An exact reprint of every record below is required, with the pictures left out.
[[ Dataset records open ]]
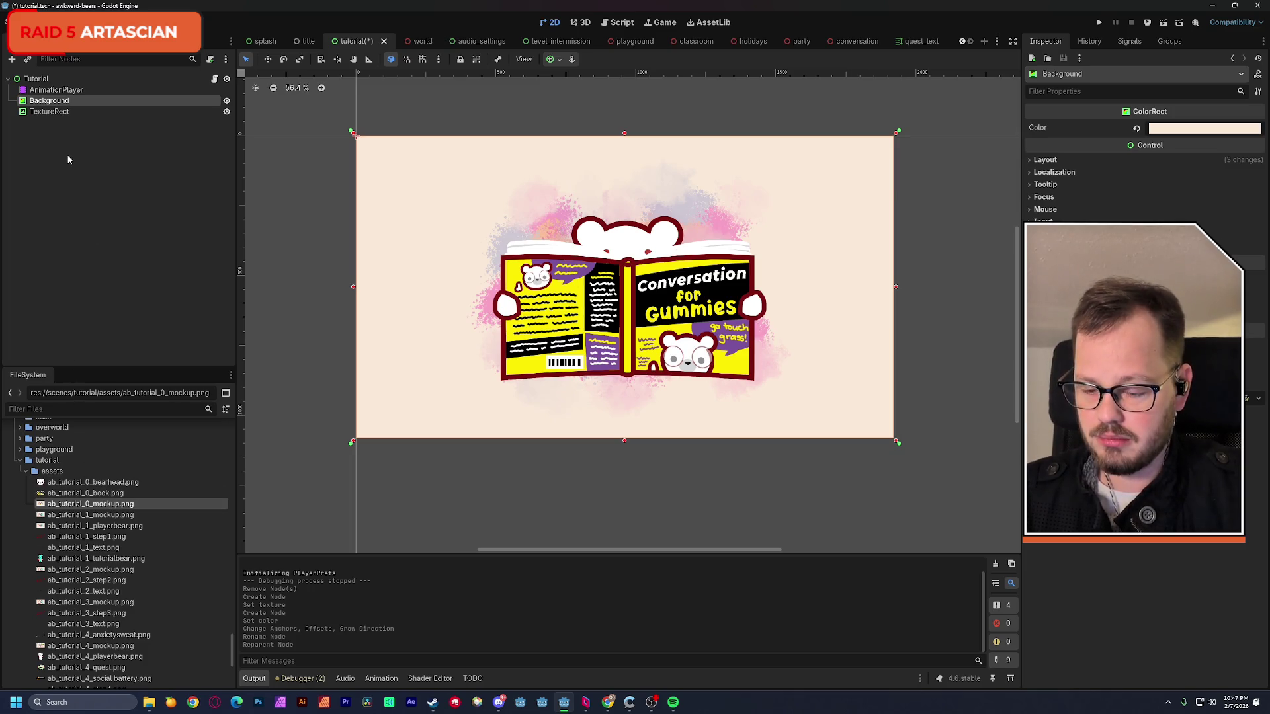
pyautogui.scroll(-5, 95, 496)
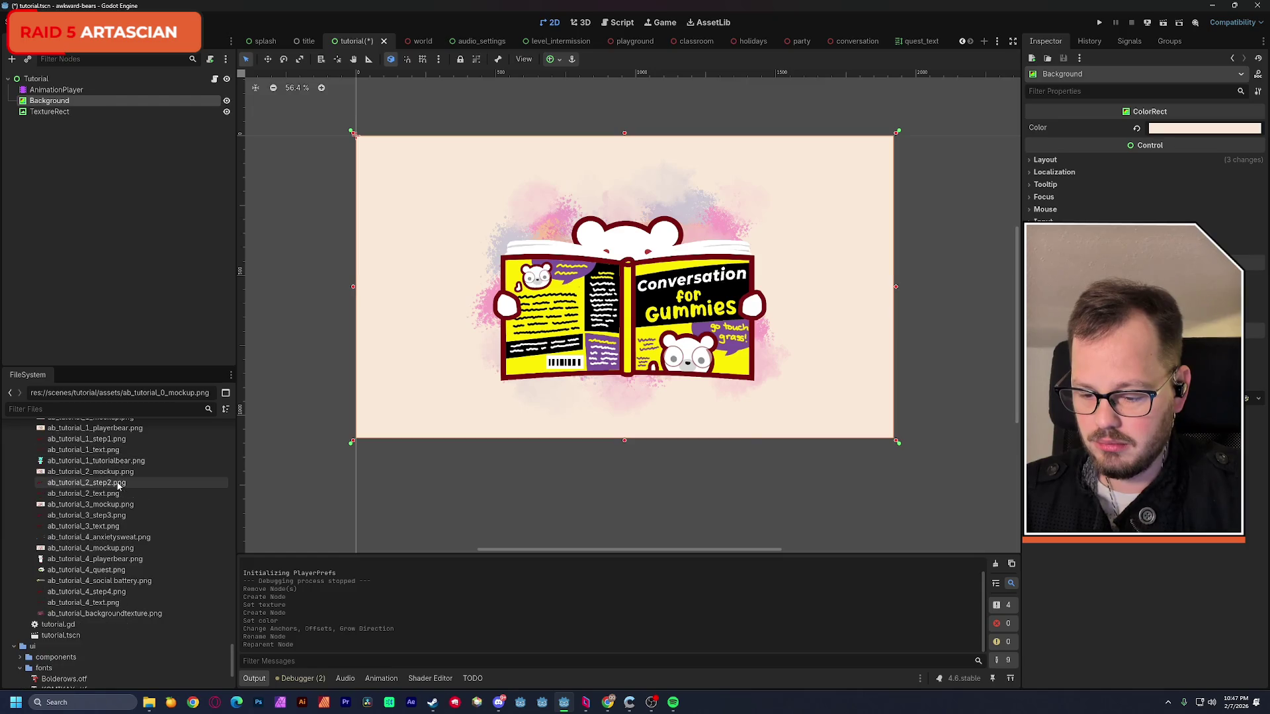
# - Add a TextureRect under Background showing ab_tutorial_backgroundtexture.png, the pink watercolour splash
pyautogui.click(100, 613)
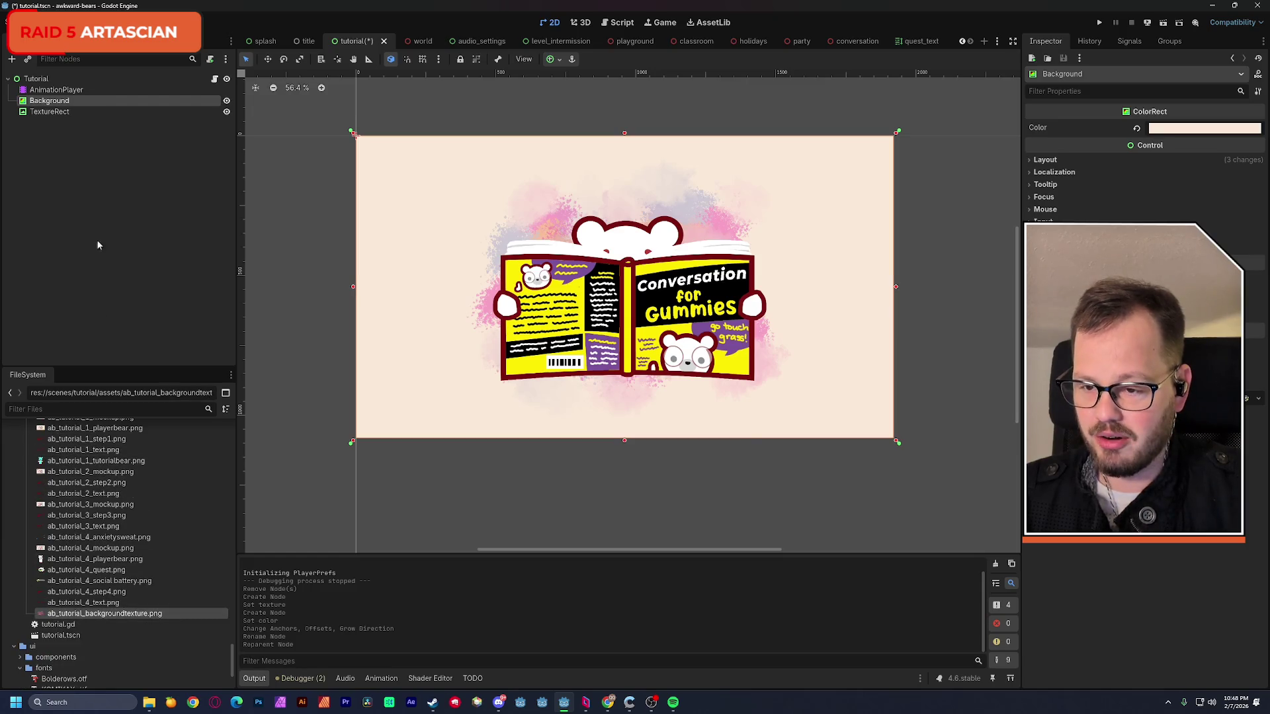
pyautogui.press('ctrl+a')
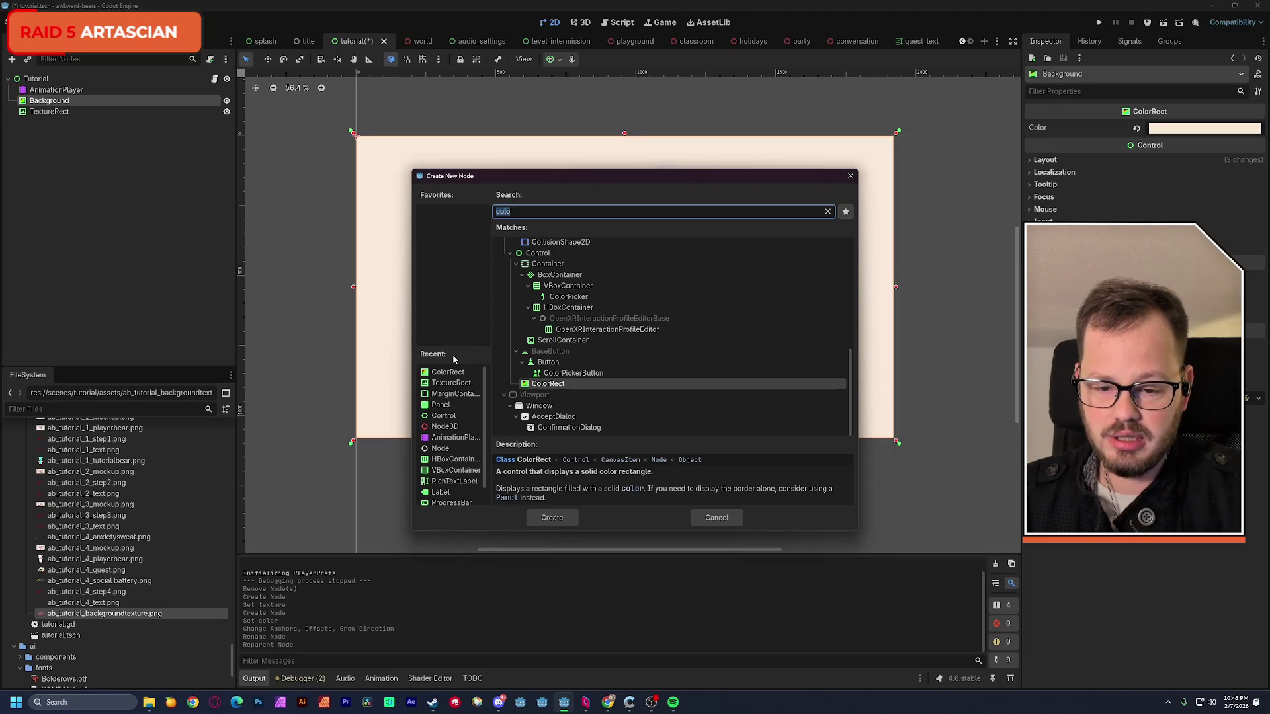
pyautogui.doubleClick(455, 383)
[[ Dataset records closed ]]
- [Task solution]:
pyautogui.scroll(-5, 95, 496)
# - Add a TextureRect under Background showing ab_tutorial_backgroundtexture.png, the pink watercolour splash
pyautogui.click(100, 613)
pyautogui.press('ctrl+a')
pyautogui.doubleClick(455, 383)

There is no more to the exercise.